(Dataset entries)

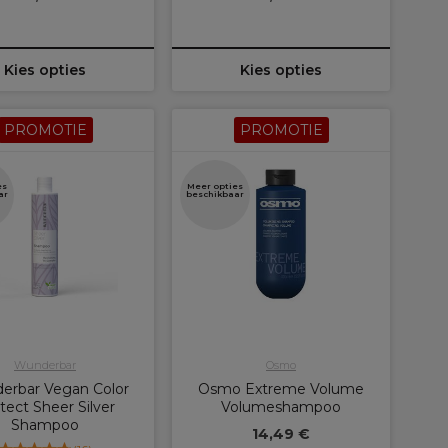
Kies opties
Kies opties
PROMOTIE
PROMOTIE
es
Meer opties
ar
beschikbaar
Wunderbar
Osmo
erbar Vegan Color
Osmo Extreme Volume
tect Sheer Silver
Volumeshampoo
Shampoo
14,49 €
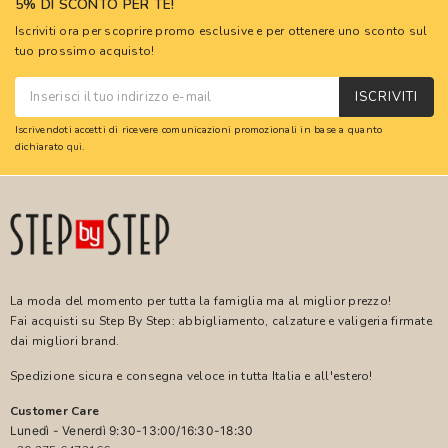
5% DI SCONTO PER TE!
Iscriviti ora per scoprire promo esclusive e per ottenere uno sconto sul
tuo prossimo acquisto!
ISCRIVITI
Iscrivendoti accetti di ricevere comunicazioni promozionali in base a quanto
dichiarato
qui
.
La moda del momento per tutta la famiglia ma al miglior prezzo!
Fai acquisti su Step By Step: abbigliamento, calzature e valigeria firmate
dai migliori brand.
Spedizione sicura e consegna veloce in tutta Italia e all'estero!
Customer Care
Lunedì - Venerdì 9:30-13:00/16:30-18:30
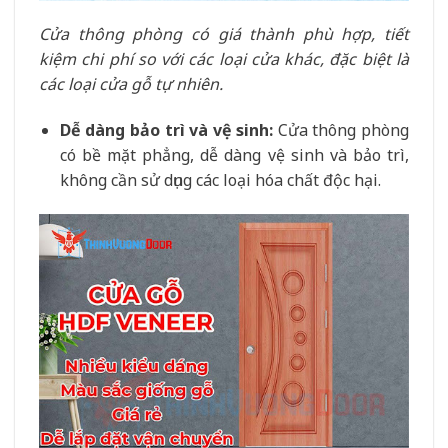
Cửa thông phòng có giá thành phù hợp, tiết
kiệm chi phí so với các loại cửa khác, đặc biệt là
các loại cửa gỗ tự nhiên.
Dễ dàng bảo trì và vệ sinh:
Cửa thông phòng
có bề mặt phẳng, dễ dàng vệ sinh và bảo trì,
không cần sử dụng các loại hóa chất độc hại.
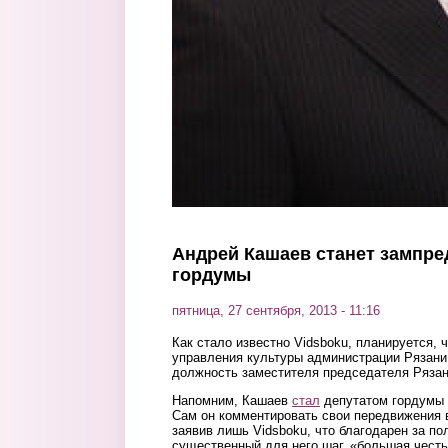
Андрей Кашаев станет зампре
гордумы
пятница, 27 сентября, 2013 - 11:16
Как стало известно Vidsboku, планируется,
управления культуры администрации Рязани
должность заместителя председателя Рязан
Напомним, Кашаев
стал
депутатом гордумы 
Сам он комментировать свои передвижения в
заявив лишь Vidsboku, что благодарен за по
существенный для него шаг, «большая честь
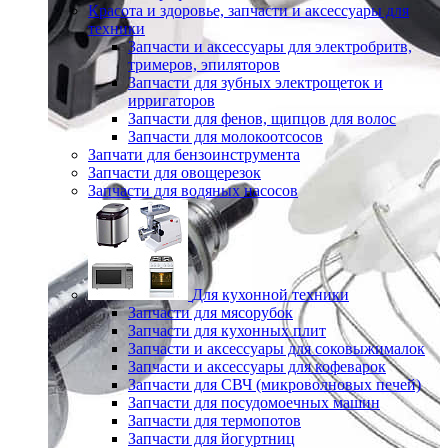
Красота и здоровье, запчасти и аксессуары для
техники
Запчасти и аксессуары для электробритв,
тримеров, эпиляторов
Запчасти для зубных электрощеток и
ирригаторов
Запчасти для фенов, щипцов для волос
Запчасти для молокоотсосов
Запчати для бензоинструмента
Запчасти для овощерезок
Запчасти для водяных насосов
Для кухонной техники
Запчасти для мясорубок
Запчасти для кухонных плит
Запчасти и аксессуары для соковыжималок
Запчасти и аксессуары для кофеварок
Запчасти для СВЧ (микроволновых печей)
Запчасти для посудомоечных машин
Запчасти для термопотов
Запчасти для йогуртниц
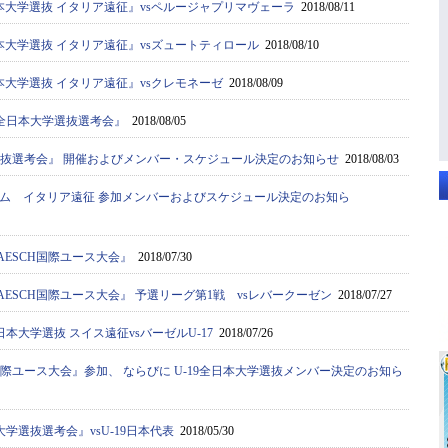
本大学選抜 イタリア遠征』vsペルージャプリマヴェーラ
2018/08/11
本大学選抜 イタリア遠征』vsズュートティロール
2018/08/10
本大学選抜 イタリア遠征』vsクレモネーゼ
2018/08/09
9全日本大学選抜選考会』
2018/08/05
学選抜選考会』 開催およびメンバー・スケジュール決定のお知らせ
2018/08/03
ム イタリア遠征 参加メンバーおよびスケジュール決定のお知ら
C AESCH国際ユース大会』
2018/07/30
C AESCH国際ユース大会』 予選リーグ第1戦 vsレバークーゼン
2018/07/27
日本大学選抜 スイス遠征vsバーゼルU-17
2018/07/26
SCH国際ユース大会』参加、 ならびに U-19全日本大学選抜メンバー決定のお知ら
大学選抜選考会』vsU-19日本代表
2018/05/30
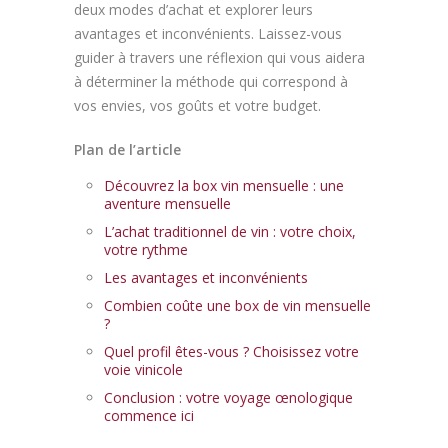
deux modes d’achat et explorer leurs
avantages et inconvénients. Laissez-vous
guider à travers une réflexion qui vous aidera
à déterminer la méthode qui correspond à
vos envies, vos goûts et votre budget.
Plan de l’article
Découvrez la box vin mensuelle : une
aventure mensuelle
L’achat traditionnel de vin : votre choix,
votre rythme
Les avantages et inconvénients
Combien coûte une box de vin mensuelle
?
Quel profil êtes-vous ? Choisissez votre
voie vinicole
Conclusion : votre voyage œnologique
commence ici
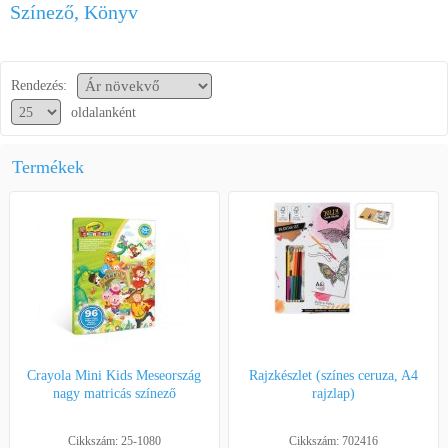
Színező, Könyv
Segítség a vásárláshoz
Kapcsolat
Rendezés:
oldalanként
Termékek
Crayola Mini Kids Meseország
Rajzkészlet (színes ceruza, A4
nagy matricás színező
rajzlap)
Cikkszám: 25-1080
Cikkszám: 702416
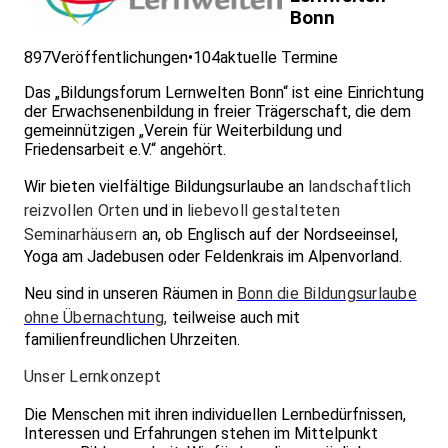
Bonn
897
Veröffentlichungen
•
104
aktuelle Termine
Das „Bildungsforum Lernwelten Bonn“ ist eine Einrichtung
der Erwachsenenbildung in freier Trägerschaft, die dem
gemeinnützigen „Verein für Weiterbildung und
Friedensarbeit e.V.“ angehört.
Wir bieten vielfältige Bildungsurlaube an
landschaftlich
reizvollen Orten
und in
liebevoll gestalteten
Seminarhäusern
an, ob Englisch auf der Nordseeinsel,
Yoga am Jadebusen oder Feldenkrais im Alpenvorland.
Neu sind in unseren Räumen in
Bonn die Bildungsurlaube
ohne Übernachtung
,
teilweise auch mit
familienfreundlichen Uhrzeiten.
Unser Lernkonzept
Die Menschen mit ihren individuellen Lernbedürfnissen,
Interessen und Erfahrungen stehen im Mittelpunkt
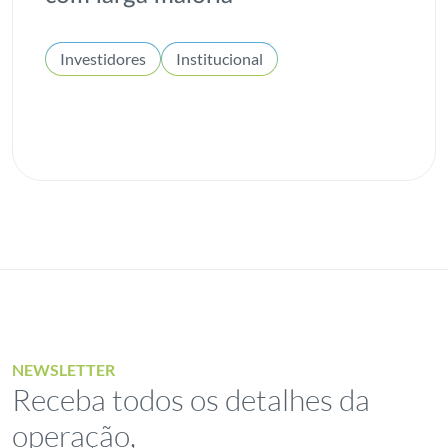
Investidores
Institucional
NEWSLETTER
Receba todos os detalhes da
operação,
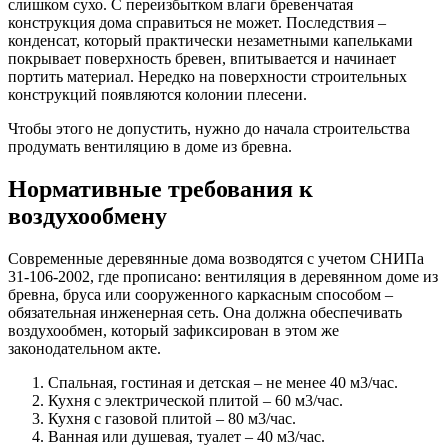
слишком сухо. С переизбытком влаги
бревенчатая
конструкция дома справиться не может. Последствия –
конденсат, который практически незаметными капельками
покрывает поверхность бревен, впитывается и начинает
портить материал. Нередко на поверхности строительных
конструкций появляются колонии плесени.
Чтобы этого не допустить, нужно до начала строительства
продумать
вентиляцию в доме из бревна
.
Нормативные требования к
воздухообмену
Современные деревянные дома возводятся с учетом СНИПа
31-106-2002, где прописано:
вентиляция в деревянном доме из
бревна
, бруса или сооруженного каркасным способом –
обязательная инженерная сеть. Она должна обеспечивать
воздухообмен, который зафиксирован в этом же
законодательном акте.
Спальная, гостиная и детская – не менее 40 м
3
/час.
Кухня
с электрической плитой – 60 м
3
/час.
Кухня с газовой плитой – 80 м
3
/час.
Ванная или душевая, туалет – 40 м
3
/час.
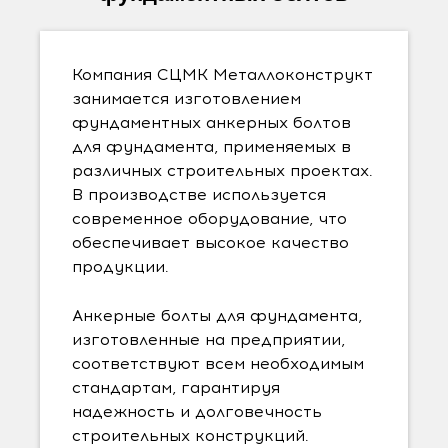
Компания СЦМК Металлоконструкт
занимается изготовлением
фундаментных анкерных болтов
для фундамента, применяемых в
различных строительных проектах.
В производстве используется
современное оборудование, что
обеспечивает высокое качество
продукции.
Анкерные болты для фундамента,
изготовленные на предприятии,
соответствуют всем необходимым
стандартам, гарантируя
надежность и долговечность
строительных конструкций.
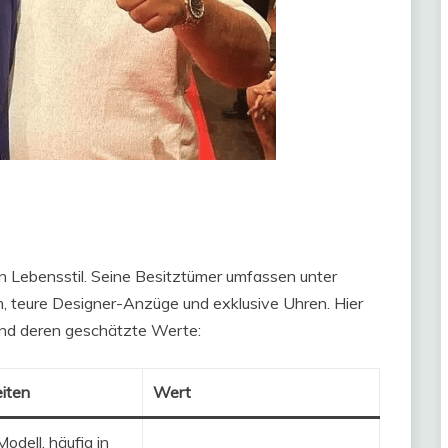
sen Lebensstil. Seine Besitztümer umfassen unter
, teure Designer-Anzüge und exklusive Uhren. Hier
und deren geschätzte Werte:
iten
Wert
odell, häufig in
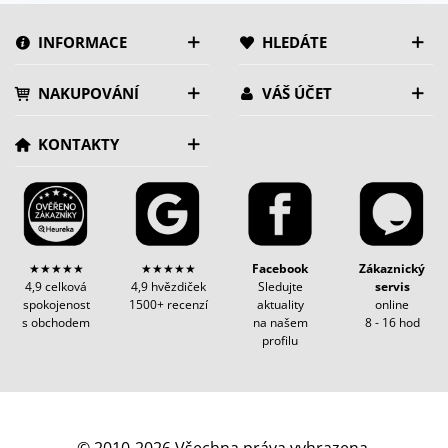
INFORMACE
HLEDÁTE
NAKUPOVÁNÍ
VÁŠ ÚČET
KONTAKTY
★★★★★
★★★★★
Facebook
Zákaznický
4,9 celková
4,9 hvězdiček
Sledujte
servis
spokojenost
1500+ recenzí
aktuality
online
s obchodem
na našem
8 - 16 hod
profilu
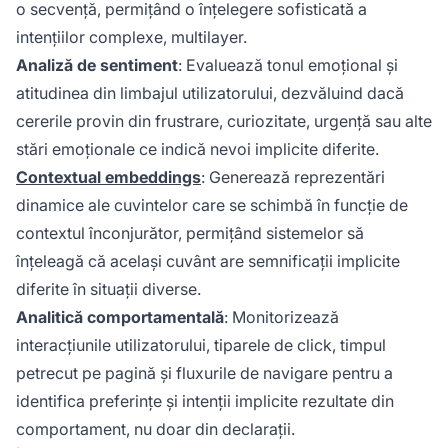
o secvență, permițând o înțelegere sofisticată a
intențiilor complexe, multilayer.
Analiză de sentiment
: Evaluează tonul emoțional și
atitudinea din limbajul utilizatorului, dezvăluind dacă
cererile provin din frustrare, curiozitate, urgență sau alte
stări emoționale ce indică nevoi implicite diferite.
Contextual embeddings
: Generează reprezentări
dinamice ale cuvintelor care se schimbă în funcție de
contextul înconjurător, permițând sistemelor să
înțeleagă că același cuvânt are semnificații implicite
diferite în situații diverse.
Analitică comportamentală
: Monitorizează
interacțiunile utilizatorului, tiparele de click, timpul
petrecut pe pagină și fluxurile de navigare pentru a
identifica preferințe și intenții implicite rezultate din
comportament, nu doar din declarații.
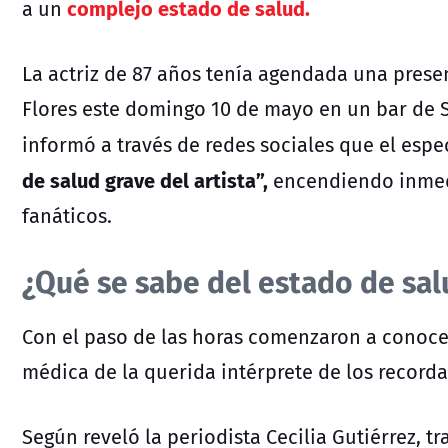
complejo estado de salud.
a un
La actriz de 87 años tenía agendada una prese
Flores este domingo 10 de mayo en un bar de S
informó a través de redes sociales que el espe
de salud grave del artista”,
encendiendo inmedi
fanáticos.
¿Qué se sabe del estado de sal
Con el paso de las horas comenzaron a conocer
médica de la querida intérprete de los record
Según reveló la periodista Cecilia Gutiérrez, t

(End Dataset entries)

◆ What is expected ◆
Write out every line of text in the entries above word for word, without changing anything. Leave the pictures out of your answer.

◆ Exercise solution ◆
Kies opties
Kies opties
PROMOTIE
PROMOTIE
es
Meer opties
ar
beschikbaar
Wunderbar
Osmo
erbar Vegan Color
Osmo Extreme Volume
tect Sheer Silver
Volumeshampoo
Shampoo
14,49 €
5% DI SCONTO PER TE!
Iscriviti ora per scoprire promo esclusive e per ottenere uno sconto sul
tuo prossimo acquisto!
ISCRIVITI
Iscrivendoti accetti di ricevere comunicazioni promozionali in base a quanto
dichiarato
qui
.
La moda del momento per tutta la famiglia ma al miglior prezzo!
Fai acquisti su Step By Step: abbigliamento, calzature e valigeria firmate
dai migliori brand.
Spedizione sicura e consegna veloce in tutta Italia e all'estero!
Customer Care
Lunedì - Venerdì 9:30-13:00/16:30-18:30
Cửa thông phòng có giá thành phù hợp, tiết
kiệm chi phí so với các loại cửa khác, đặc biệt là
các loại cửa gỗ tự nhiên.
Dễ dàng bảo trì và vệ sinh:
Cửa thông phòng
có bề mặt phẳng, dễ dàng vệ sinh và bảo trì,
không cần sử dụng các loại hóa chất độc hại.
Андрей Кашаев станет зампре
гордумы
пятница, 27 сентября, 2013 - 11:16
Как стало известно Vidsboku, планируется,
управления культуры администрации Рязани
должность заместителя председателя Рязан
Напомним, Кашаев
стал
депутатом гордумы 
Сам он комментировать свои передвижения в
заявив лишь Vidsboku, что благодарен за по
существенный для него шаг, «большая честь
Красота и здоровье, запчасти и аксессуары для
техники
Запчасти и аксессуары для электробритв,
тримеров, эпиляторов
Запчасти для зубных электрощеток и
ирригаторов
Запчасти для фенов, щипцов для волос
Запчасти для молокоотсосов
Запчати для бензоинструмента
Запчасти для овощерезок
Запчасти для водяных насосов
Для кухонной техники
Запчасти для мясорубок
Запчасти для кухонных плит
Запчасти и аксессуары для соковыжималок
Запчасти и аксессуары для кофеварок
Запчасти для СВЧ (микроволновых печей)
Запчасти для посудомоечных машин
Запчасти для термопотов
Запчасти для йогуртниц
本大学選抜 イタリア遠征』vsペルージャプリマヴェーラ
2018/08/11
本大学選抜 イタリア遠征』vsズュートティロール
2018/08/10
本大学選抜 イタリア遠征』vsクレモネーゼ
2018/08/09
9全日本大学選抜選考会』
2018/08/05
学選抜選考会』 開催およびメンバー・スケジュール決定のお知らせ
2018/08/03
ム イタリア遠征 参加メンバーおよびスケジュール決定のお知ら
C AESCH国際ユース大会』
2018/07/30
C AESCH国際ユース大会』 予選リーグ第1戦 vsレバークーゼン
2018/07/27
日本大学選抜 スイス遠征vsバーゼルU-17
2018/07/26
SCH国際ユース大会』参加、 ならびに U-19全日本大学選抜メンバー決定のお知ら
大学選抜選考会』vsU-19日本代表
2018/05/30
deux modes d’achat et explorer leurs
avantages et inconvénients. Laissez-vous
guider à travers une réflexion qui vous aidera
à déterminer la méthode qui correspond à
vos envies, vos goûts et votre budget.
Plan de l’article
Découvrez la box vin mensuelle : une
aventure mensuelle
L’achat traditionnel de vin : votre choix,
votre rythme
Les avantages et inconvénients
Combien coûte une box de vin mensuelle
?
Quel profil êtes-vous ? Choisissez votre
voie vinicole
Conclusion : votre voyage œnologique
commence ici
Színező, Könyv
Segítség a vásárláshoz
Kapcsolat
Rendezés:
oldalanként
Termékek
Crayola Mini Kids Meseország
Rajzkészlet (színes ceruza, A4
nagy matricás színező
rajzlap)
Cikkszám: 25-1080
Cikkszám: 702416
Bonn
897
Veröffentlichungen
•
104
aktuelle Termine
Das „Bildungsforum Lernwelten Bonn“ ist eine Einrichtung
der Erwachsenenbildung in freier Trägerschaft, die dem
gemeinnützigen „Verein für Weiterbildung und
Friedensarbeit e.V.“ angehört.
Wir bieten vielfältige Bildungsurlaube an
landschaftlich
reizvollen Orten
und in
liebevoll gestalteten
Seminarhäusern
an, ob Englisch auf der Nordseeinsel,
Yoga am Jadebusen oder Feldenkrais im Alpenvorland.
Neu sind in unseren Räumen in
Bonn die Bildungsurlaube
ohne Übernachtung
,
teilweise auch mit
familienfreundlichen Uhrzeiten.
Unser Lernkonzept
Die Menschen mit ihren individuellen Lernbedürfnissen,
Interessen und Erfahrungen stehen im Mittelpunkt
Investidores
Institucional
NEWSLETTER
Receba todos os detalhes da
operação,
слишком сухо. С переизбытком влаги
бревенчатая
конструкция дома справиться не может. Последствия –
конденсат, который практически незаметными капельками
покрывает поверхность бревен, впитывается и начинает
портить материал. Нередко на поверхности строительных
конструкций появляются колонии плесени.
Чтобы этого не допустить, нужно до начала строительства
продумать
вентиляцию в доме из бревна
.
Нормативные требования к
воздухообмену
Современные деревянные дома возводятся с учетом СНИПа
31-106-2002, где прописано:
вентиляция в деревянном доме из
бревна
, бруса или сооруженного каркасным способом –
обязательная инженерная сеть. Она должна обеспечивать
воздухообмен, который зафиксирован в этом же
законодательном акте.
Спальная, гостиная и детская – не менее 40 м
3
/час.
Кухня
с электрической плитой – 60 м
3
/час.
Кухня с газовой плитой – 80 м
3
/час.
Ванная или душевая, туалет – 40 м
3
/час.
Компания СЦМК Металлоконструкт
занимается изготовлением
фундаментных анкерных болтов
для фундамента, применяемых в
различных строительных проектах.
В производстве используется
современное оборудование, что
обеспечивает высокое качество
продукции.
Анкерные болты для фундамента,
изготовленные на предприятии,
соответствуют всем необходимым
стандартам, гарантируя
надежность и долговечность
строительных конструкций.
sen Lebensstil. Seine Besitztümer umfassen unter
, teure Designer-Anzüge und exklusive Uhren. Hier
und deren geschätzte Werte:
iten
Wert
odell, häufig in
INFORMACE
HLEDÁTE
NAKUPOVÁNÍ
VÁŠ ÚČET
KONTAKTY
★★★★★
★★★★★
Facebook
Zákaznický
4,9 celková
4,9 hvězdiček
Sledujte
servis
spokojenost
1500+ recenzí
aktuality
online
s obchodem
na našem
8 - 16 hod
profilu
o secvență, permițând o înțelegere sofisticată a
intențiilor complexe, multilayer.
Analiză de sentiment
: Evaluează tonul emoțional și
atitudinea din limbajul utilizatorului, dezvăluind dacă
cererile provin din frustrare, curiozitate, urgență sau alte
stări emoționale ce indică nevoi implicite diferite.
Contextual embeddings
: Generează reprezentări
dinamice ale cuvintelor care se schimbă în funcție de
contextul înconjurător, permițând sistemelor să
înțeleagă că același cuvânt are semnificații implicite
diferite în situații diverse.
Analitică comportamentală
: Monitorizează
interacțiunile utilizatorului, tiparele de click, timpul
petrecut pe pagină și fluxurile de navigare pentru a
identifica preferințe și intenții implicite rezultate din
comportament, nu doar din declarații.
complejo estado de salud.
a un
La actriz de 87 años tenía agendada una prese
Flores este domingo 10 de mayo en un bar de S
informó a través de redes sociales que el espe
de salud grave del artista”,
encendiendo inmedi
fanáticos.
¿Qué se sabe del estado de sal
Con el paso de las horas comenzaron a conocer
médica de la querida intérprete de los record
Según reveló la periodista Cecilia Gutiérrez, t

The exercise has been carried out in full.